Erfahrene Ärzte könnten schnell herausfinden, was wirklich hinter den Beschwerden stecke. "Als erstes würde ich zum Hausarzt gehen, denn vielleicht steckt hinter den Beschwerden eine andere Krankheit", rät Drexler. "Wenn sich der Verdacht auf ein SBS erhärtet, geht man am besten zu einem Umwelt- oder Arbeitsmediziner. Denn man darf nicht übersehen, wenn das SBS wirklich durch Schadstoffe oder eine kaputte Klimaanlage hervorgerufen wird." Mit einer Raumluftanalyse lassen sich diverse Werte messen, etwa Luftfeuchtigkeit, Kohlendioxidgehalt, Schadstoffe oder Schimmelpilzsporen. Drexler warnt jedoch vor Übertreibungen. "Ich erlebe immer wieder, dass viele Werte gemessen werden, die gar nichts aussagen." Es sei wichtig, die Daten sinnvoll zu interpretieren. Leicht erhöhte Werte müssen noch lange keine Symptome verursachen. Menschen mit "Multiple Chemical Sensitivity" (MCS) meinen indes, bereits auf geringste Spuren von Chemikalien überempfindlich zu reagieren. "Wissenschaftlich ist aber nicht bewiesen, dass es MCS im Sinne einer Chemikalien-Überempfindlichkeit wirklich gibt", sagt Mersch-Sundermann.
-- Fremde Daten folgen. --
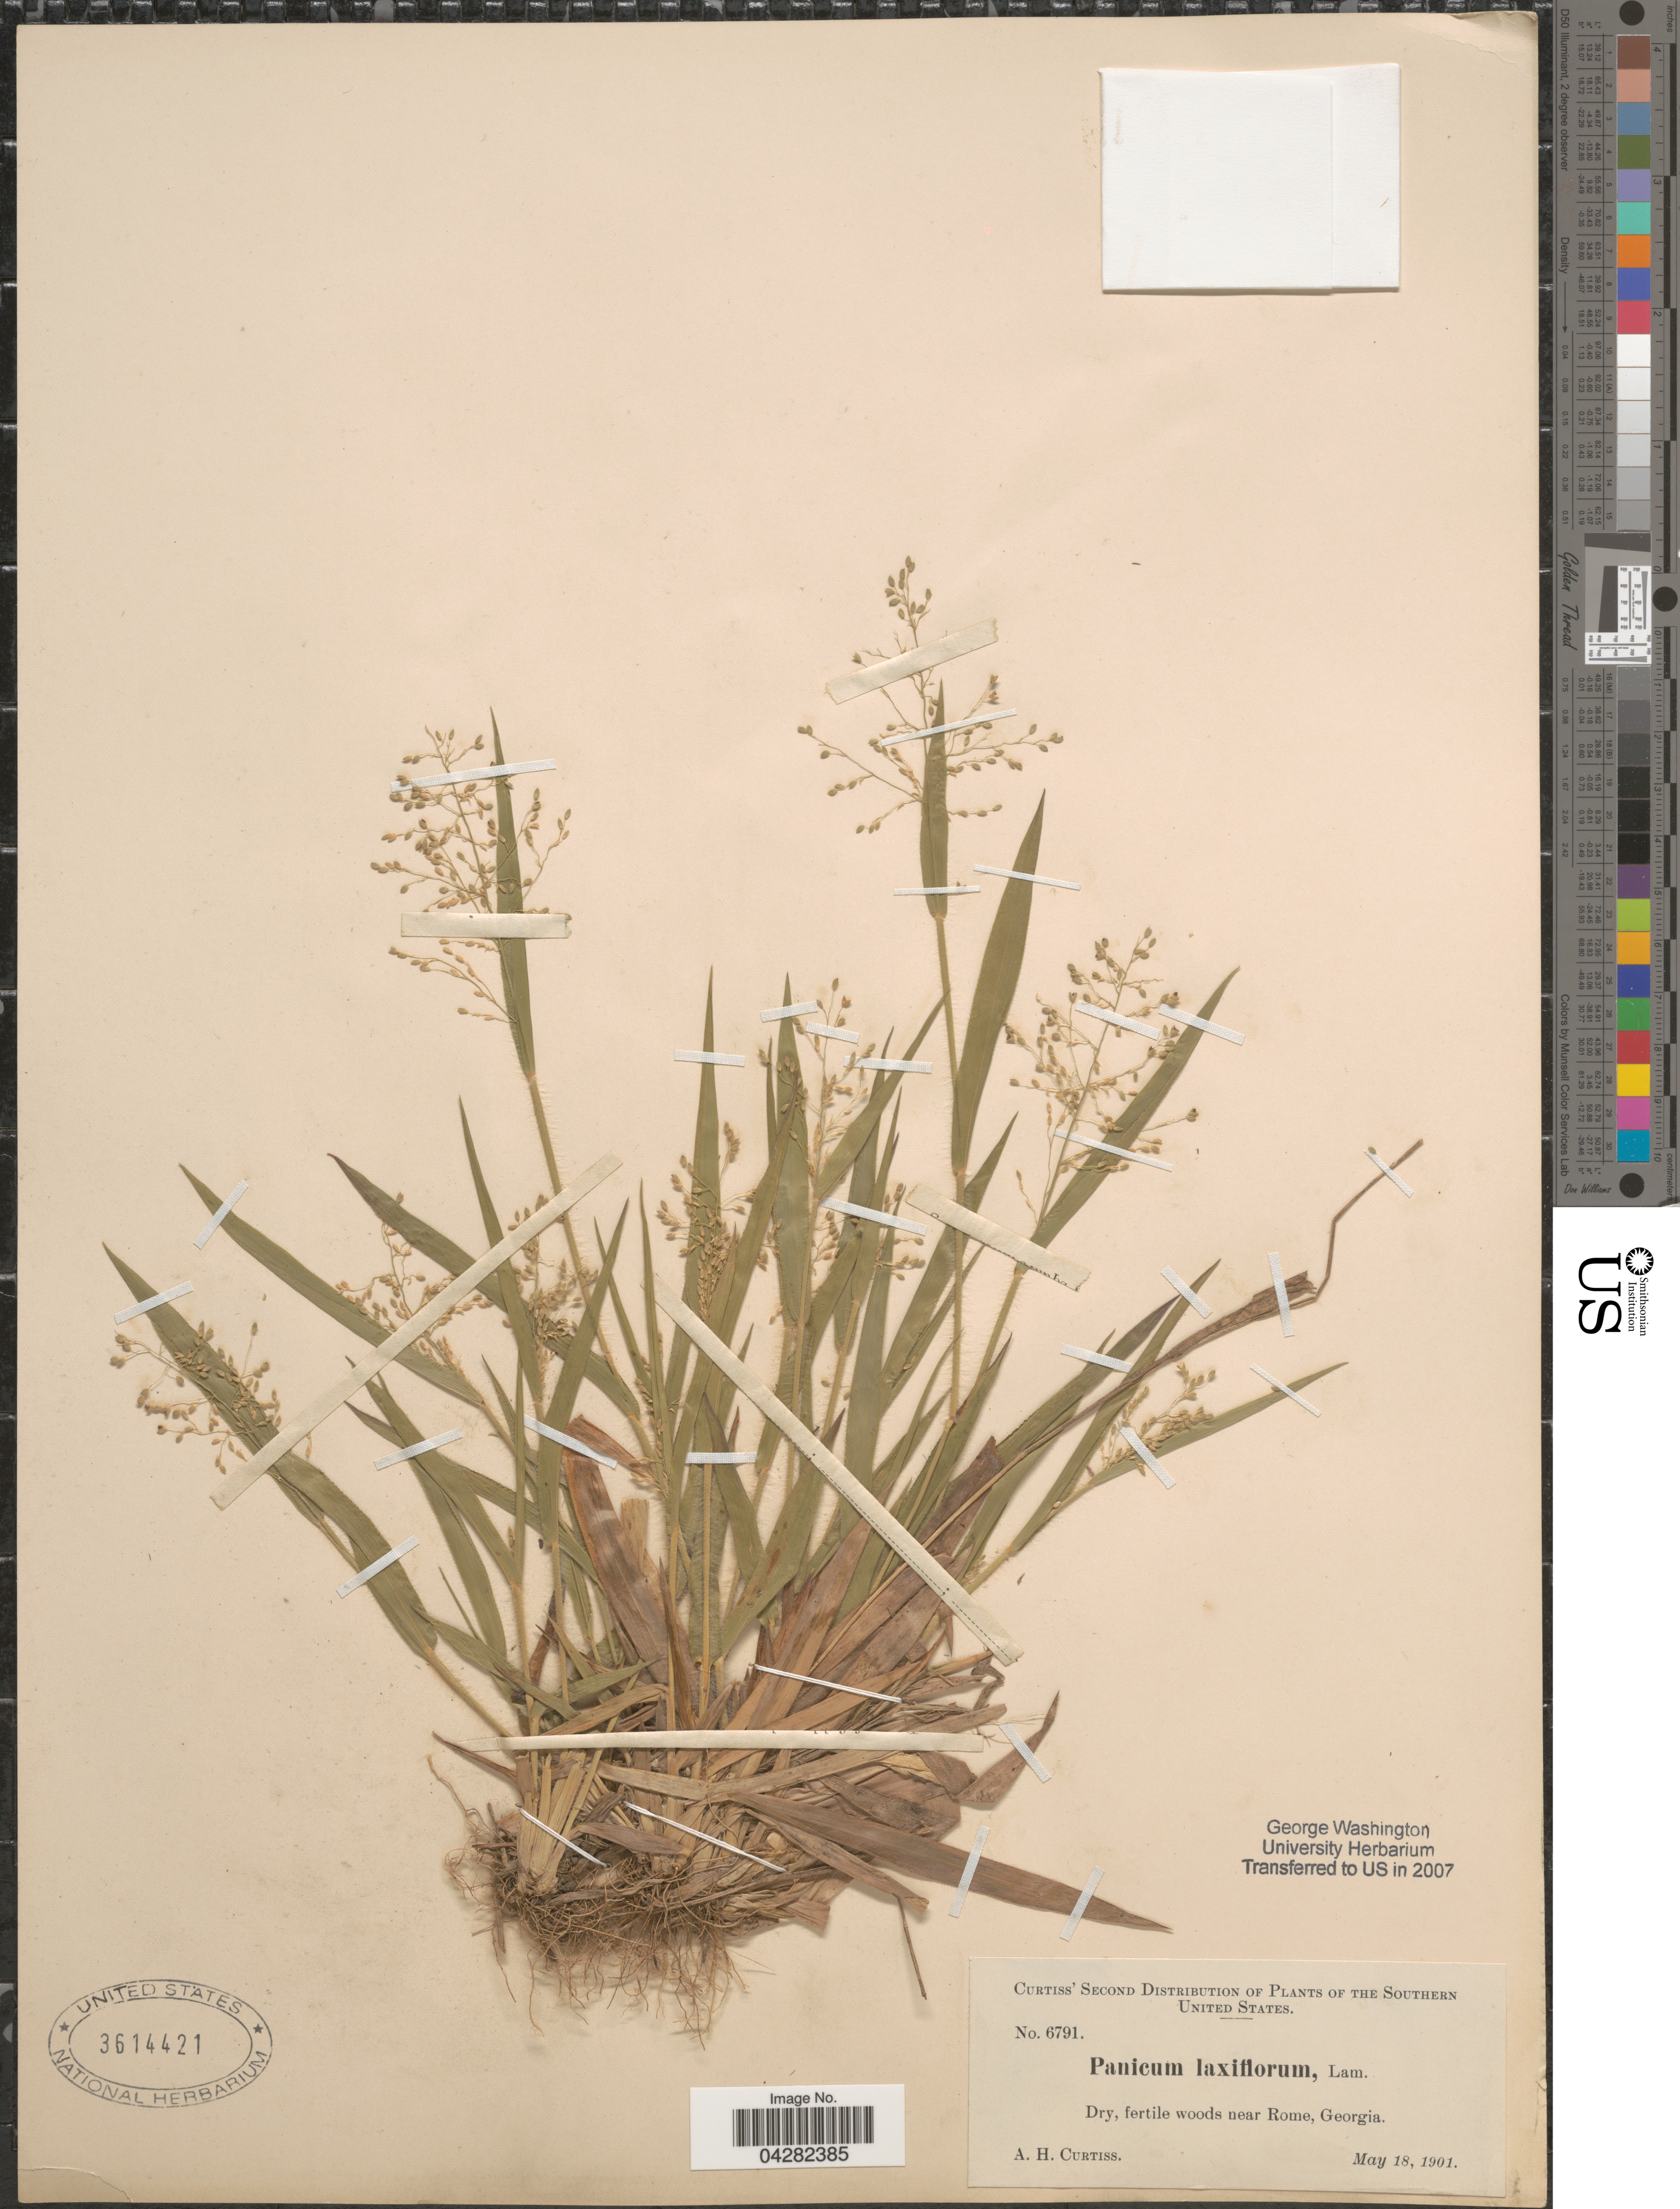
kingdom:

Betroffene mit einem "Sick Bulding Syndrom" müsse man ernst nehmen und den Ursachen auf die Spur gehen, sagt Umweltmediziner Wiesmüller. "Wir werden in den kommenden Jahren vielleicht mehr Menschen mit SBS haben." Aus Energiespargründen werde nämlich immer luftdichter gebaut. "Wollen wir energieeffizient bauen, müssen wir darauf achten, dass die Gebäude sich gut lüften lassen", sagt Wiesmüller. Die Büromitarbeiter sollten außerdem im Idealfall in die architektonische Gestaltung eingebunden werden, die Räume sollten nicht hallen, adäquat beleuchtet sein und die Luftfeuchtigkeit sollte stimmen. "Außerdem nicht zu kalt, nicht zu warm, ein an den Körper angepasster Arbeitsplatz und ein harmonisches Miteinander - da haben es SBS-Symptome schwer, aufzutreten", sagt Wiesmüller. Ganz so einfach, gibt er zu, sei es jedoch nicht. "Vor allem bei der Wohlfühltemperatur kommt man an Grenzen. Aus Innenraumstudien wissen wir, dass es in Gruppen kaum gelingt, dass sich mehr als 90 Prozent der Leute wohlfühlen. Es gibt immer einen, der fröstelt oder schwitzt."

Dem Büroleiter in dem eingangs geschilderten Fall riet Mersch-Sundermann, gründlich zu "entstauben": Vollgestopfte Regale wurden ausgemistet, Teppiche entfernt und die Drucker in einen anderen Raum gestellt, der besser belüftet wurde. Schon nach wenigen Tagen ging es der Frau und ihren Kollegen besser. "Ob dabei aber auch psychologische Faktoren eine Rolle spielten, bleibt offen."